Groźna komedia
Nie tak dawno utyskiwałem w tym miejscu na teatr telewizyjny, zarzucając mu szablonowość repertuaru i pewną konwencjonalność rozwiązań inscenizacyjnych. Gwoli wszakże sprawiedliwości stwierdzić trzeba, iż coś się w teatrze TV zmienia na ciekawsze. Przykładem może być ostatnie przedstawienie gogolowskiego "Rewizora", w reżyserii Jerzego Gruzy. Przygotowywano ten spektakl długo i starannie, w rezultacie otrzymaliśmy interesujący przekaz sceniczny, wyłamujący się konsekwentnie z dotychczasowej tradycji wystawiania tej popularnej sztuki.
Gruza przekroczył w "Rewizorze" kuszące zazwyczaj granice farsy, operującej korowodem karykaturalnych postaci, voltami sytuacyjnego komizmu.
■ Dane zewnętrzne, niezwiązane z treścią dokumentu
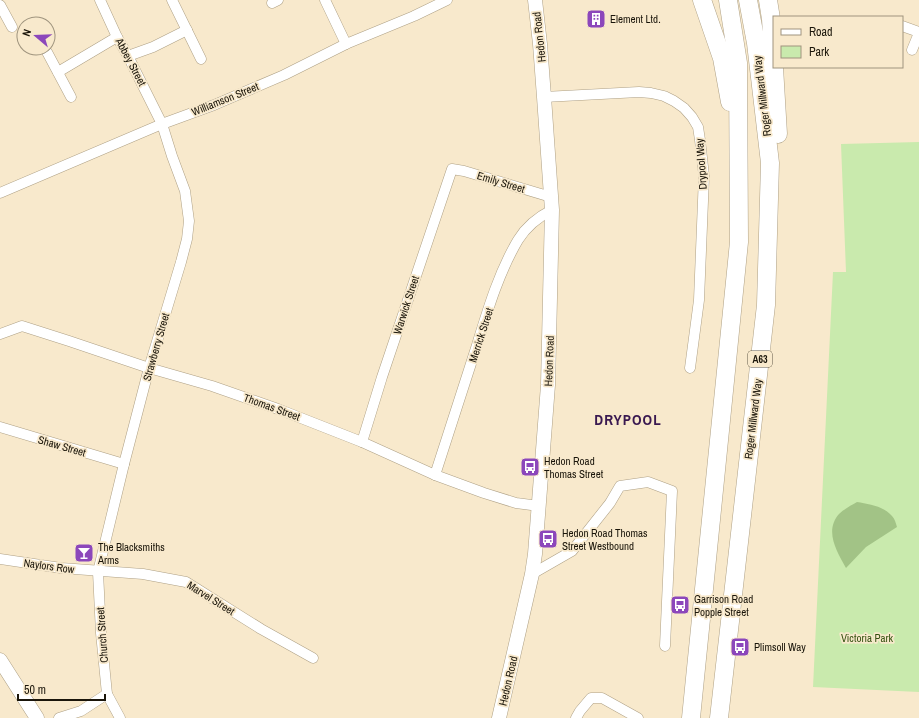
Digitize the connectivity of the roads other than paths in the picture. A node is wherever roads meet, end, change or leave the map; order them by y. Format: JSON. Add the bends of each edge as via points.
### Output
{"nodes":[{"id":1,"x":100,"y":0,"type":"edge"},
{"id":2,"x":172,"y":0,"type":"edge"},
{"id":3,"x":324,"y":0,"type":"edge"},
{"id":4,"x":447,"y":0,"type":"edge"},
{"id":5,"x":535,"y":0,"type":"edge"},
{"id":6,"x":702,"y":0,"type":"edge"},
{"id":7,"x":728,"y":0,"type":"edge"},
{"id":8,"x":748,"y":0,"type":"edge"},
{"id":9,"x":768,"y":0,"type":"edge"},
{"id":10,"x":0,"y":5,"type":"edge"},
{"id":11,"x":903,"y":26,"type":"edge"},
{"id":12,"x":12,"y":27,"type":"dead end"},
{"id":13,"x":188,"y":30,"type":"junction"},
{"id":14,"x":919,"y":32,"type":"edge"},
{"id":15,"x":117,"y":37,"type":"junction"},
{"id":16,"x":346,"y":44,"type":"junction"},
{"id":17,"x":912,"y":50,"type":"dead end"},
{"id":18,"x":773,"y":51,"type":"edge"},
{"id":19,"x":49,"y":56,"type":"edge"},
{"id":20,"x":128,"y":56,"type":"junction"},
{"id":21,"x":201,"y":59,"type":"dead end"},
{"id":22,"x":774,"y":68,"type":"edge"},
{"id":23,"x":58,"y":72,"type":"junction"},
{"id":24,"x":71,"y":97,"type":"dead end"},
{"id":25,"x":544,"y":97,"type":"junction"},
{"id":26,"x":162,"y":124,"type":"junction"},
{"id":27,"x":739,"y":156,"type":"junction"},
{"id":28,"x":452,"y":169,"type":"joint"},
{"id":29,"x":0,"y":193,"type":"edge"},
{"id":30,"x":551,"y":204,"type":"junction"},
{"id":31,"x":766,"y":305,"type":"junction"},
{"id":32,"x":0,"y":334,"type":"edge"},
{"id":33,"x":149,"y":368,"type":"junction"},
{"id":34,"x":690,"y":368,"type":"dead end"},
{"id":35,"x":0,"y":427,"type":"edge"},
{"id":36,"x":362,"y":442,"type":"junction"},
{"id":37,"x":124,"y":464,"type":"junction"},
{"id":38,"x":435,"y":476,"type":"junction"},
{"id":39,"x":539,"y":506,"type":"junction"},
{"id":40,"x":0,"y":559,"type":"edge"},
{"id":41,"x":98,"y":572,"type":"junction"},
{"id":42,"x":532,"y":574,"type":"junction"},
{"id":43,"x":665,"y":646,"type":"dead end"},
{"id":44,"x":313,"y":658,"type":"dead end"},
{"id":45,"x":0,"y":660,"type":"edge"},
{"id":46,"x":107,"y":694,"type":"junction"},
{"id":47,"x":37,"y":718,"type":"edge"},
{"id":48,"x":59,"y":718,"type":"edge"},
{"id":49,"x":120,"y":718,"type":"edge"},
{"id":50,"x":499,"y":718,"type":"edge"},
{"id":51,"x":576,"y":718,"type":"edge"},
{"id":52,"x":638,"y":718,"type":"edge"},
{"id":53,"x":691,"y":718,"type":"edge"},
{"id":54,"x":719,"y":718,"type":"edge"}],
"edges":[{"from":1,"to":15,"type":"street","name":"Abbey Street"},
{"from":2,"to":13,"type":"street"},
{"from":3,"to":16,"type":"street"},
{"from":4,"to":16,"type":"street","name":"Williamson Street"},
{"from":5,"to":25,"type":"street","name":"Hedon Road"},
{"from":6,"to":27,"type":"highway","via":[[722,58]]},
{"from":7,"to":27,"type":"highway","name":"Roger Millward Way","via":[[738,63]]},
{"from":8,"to":31,"type":"highway","name":"Roger Millward Way","number":"A63","via":[[756,43],[770,163]]},
{"from":9,"to":18,"type":"highway","number":"A63"},
{"from":10,"to":12,"type":"street"},
{"from":11,"to":14,"type":"street"},
{"from":13,"to":20,"type":"street"},
{"from":13,"to":21,"type":"street"},
{"from":14,"to":17,"type":"street"},
{"from":15,"to":20,"type":"street","name":"Abbey Street"},
{"from":15,"to":23,"type":"street"},
{"from":16,"to":26,"type":"street","name":"Williamson Street","via":[[284,75]]},
{"from":19,"to":23,"type":"street"},
{"from":20,"to":26,"type":"street","name":"Abbey Street"},
{"from":22,"to":31,"type":"highway","number":"A63","via":[[779,150]]},
{"from":23,"to":24,"type":"street"},
{"from":25,"to":30,"type":"street","name":"Hedon Road"},
{"from":25,"to":34,"type":"street","name":"Drypool Way","via":[[651,93],[664,96],[684,108],[698,127],[704,176],[699,300]]},
{"from":26,"to":29,"type":"street","name":"Williamson Street"},
{"from":26,"to":33,"type":"street","name":"Strawberry Street","via":[[185,191],[189,221],[187,239]]},
{"from":27,"to":53,"type":"highway","name":"Roger Millward Way","via":[[739,242]]},
{"from":28,"to":30,"type":"street","name":"Emily Street","via":[[464,171]]},
{"from":28,"to":36,"type":"street","name":"Warwick Street"},
{"from":30,"to":38,"type":"street","name":"Merrick Street","via":[[518,239],[501,274]]},
{"from":30,"to":39,"type":"street","name":"Hedon Road","via":[[548,385]]},
{"from":31,"to":54,"type":"highway","name":"Roger Millward Way","number":"A63"},
{"from":32,"to":33,"type":"street","name":"Thomas Street","via":[[22,326]]},
{"from":33,"to":36,"type":"street","name":"Thomas Street","via":[[212,386]]},
{"from":33,"to":37,"type":"street","name":"Strawberry Street"},
{"from":35,"to":37,"type":"street","name":"Shaw Street"},
{"from":36,"to":38,"type":"street","name":"Thomas Street"},
{"from":37,"to":41,"type":"street","name":"Strawberry Street"},
{"from":38,"to":39,"type":"street","name":"Thomas Street","via":[[516,503]]},
{"from":39,"to":42,"type":"street","name":"Hedon Road"},
{"from":40,"to":41,"type":"street","name":"Naylors Row"},
{"from":41,"to":44,"type":"street","name":"Marvel Street","via":[[143,574],[186,582]]},
{"from":41,"to":46,"type":"street","name":"Church Street"},
{"from":42,"to":43,"type":"street","via":[[572,551],[610,503],[620,486],[648,482],[672,490]]},
{"from":42,"to":50,"type":"street","name":"Hedon Road"},
{"from":45,"to":47,"type":"street"},
{"from":46,"to":48,"type":"street","via":[[80,711]]},
{"from":46,"to":49,"type":"street","name":"Church Street"},
{"from":51,"to":52,"type":"street","via":[[591,698],[602,698]]}]}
Ukazał natomiast groźną, drapieżną komedię, w której obnaża się przede wszystkim mechanizmy rządzące światkiem Horodniczego. Bohaterowie tego światka są oczywiście śmieszni, chwilami nawet zabawni, ale nie są to cechy nadrzędne i dominujące. Owa cała śmieszność staje się raczej skutkiem, wynikającym z konkretnych układów, powiązań i zależności, z jakich zbudowana jest rzeczywistość gogolowskiej komedii. One bowiem są przyczyną a nie tłem. Stąd też aktorzy tego spektaklu grali swoje role serio, nie przerysowywali przesadnie postaci. Były one pozornie zwyczajne, dopiero określone sytuacje i zdarzenia ujawniły całą śmieszność ich zachowań i postępowania. Służyły także tej koncepcji ostre cięcia egzemplarza, skróty niekiedy zaskakujące widza, przyzwyczajonego do innych realizacji "Rewizora". W sumie jednak zabieg ten wyznaczał konsekwentnie rytm przedstawienia, czyniąc akcję bardziej skoncentrowaną ograniczoną do najważniejszych, niezbędnych momentów.
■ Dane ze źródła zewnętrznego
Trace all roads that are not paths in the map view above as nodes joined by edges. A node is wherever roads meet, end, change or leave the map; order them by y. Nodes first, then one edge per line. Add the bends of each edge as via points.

Nie bez znaczenia były tu również kreacje aktorskie. Bardzo dobry, nie przeszarżowany Horodniczy Tadeusza Łomnickiego, wyraziście i niebanalnie zarysowana żona Horodniczego Anny Seniuk, ale przede wszystkim Chlestakow Piotra Fronczewskiego. Jego domniemany Rewizor, po raz pierwszy chyba, nie był salonowym, bezmyślnym fircykiem i mógł uchodzić w oczach gubernialnego miasteczka, za rzeczywistego urzędnika carskiej administracji. Na uwagę zasługiwała również rola córki Horodniczego, zagrana przez młodą aktorkę Szczepkowską.
Można by oczywiście mnożyć i rozwijać pochwały, jedno wszakże jest w tym wszystkim najważniejsze. Przy okazji "Rewizora" teatr TV przemówił innym, niekonwencjonalnym językiem, Sięgając po zdawałoby się już tak bardzo ograną, pozycję realizatorzy raz jeszcze uwiarygodnili ponadczasowe wartości wielkiej klasyki.